Harbour Masters have used LUS to port several other N64 games to PC. These include "StarShip" (Star Fox 64) in December 2024, "SpaghettiKart" (Mario Kart 64) in June 2025, "Ghostship" (Super Mario 64) in January 2026, "Lighthouse" (Banjo-Kazooie) in July 2026, and "Paperboat" (Paper Mario) in September 2026. In June 2026, Harbour Masters announced that they would be upgrading LUS's translation layer to produce PC ports of GameCube games, beginning with the upcoming "Courage Reborn" (The Legend of Zelda: Twilight Princess).

== Reception ==
Reception to Ship of Harkinian has been generally positive. The project has been favorably compared against the Nintendo Classics version of Ocarina of Time. Nick Rodriguez of Screen Rant deemed Ship of Harkinian "significantly better than the current Switch version in almost every regard", with The Verge's Derek Hill expressing similar sentiment: "As long as Nintendo is content putting out alarmingly low-quality versions of their classic games for shockingly high prices, Ship of Harkinian is proof that the unofficial option is sometimes the best option."
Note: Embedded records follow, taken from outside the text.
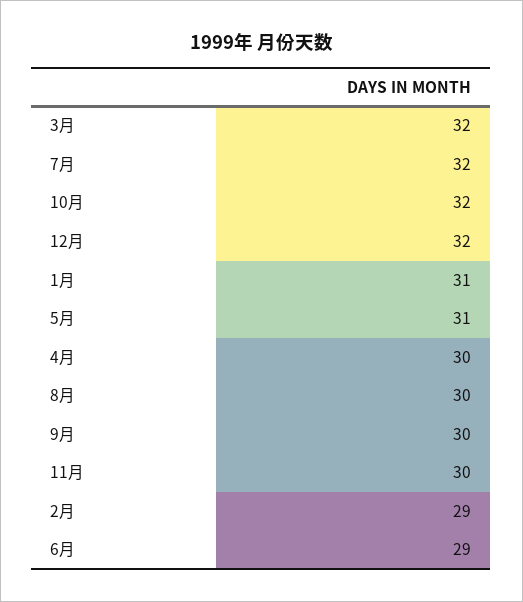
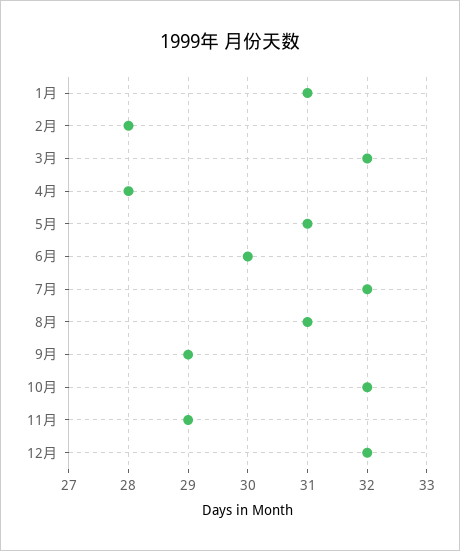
4月: 30 -> 28
8月: 30 -> 31
9月: 30 -> 29
11月: 30 -> 29
2月: 29 -> 28
6月: 29 -> 30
Some outlets expressed apprehension over Ship of Harkinian, fearing that Nintendo's perceived litigiousness could jeopardize the project. In discussing Ship of Harkinian's long-term prospects, GameSpot writer Jenny Zheng believed that Ship of Harkinian's "odds aren't great", while characterizing Nintendo as "notoriously copyright-lawsuit-happy". Luke Plunkett of Kotaku considered Ship of Harkinian's legality "murky", but noted that other projects built off of reverse engineering efforts were still active as of writing. In a statement to GamesRadar+, Harbour Masters contributor Kenix defended the legality of Ship of Harkinian: "The [Ocarina of Time] assets will be ripped from a user's own ROM that they must provide and then be exported into an archive compatible with the Ship of Harkinian. None of Nintendo's own property is involved in the process." Harbour Masters encouraged users to support official releases of Ocarina of Time, and offered a unique role on their Discord server to those who can provide proof of ownership.

=== Generative AI use===
In September 2026, a PCGamingWiki user submitted a post suggesting that Ship of Harkinian violated the website's policies on AI-generated content, as Harbour Masters utilized generative AI extensively in their project's code. The post was shared across social media, with Harbour Masters attracting criticism for not disclosing their use of generative AI. In response to the controversy, several members of Harbour Masters gave statements implying that team members had been using generative AI in Ship of Harkinian for years, with the codebase containing references to ChatGPT, Claude, and Microsoft Copilot.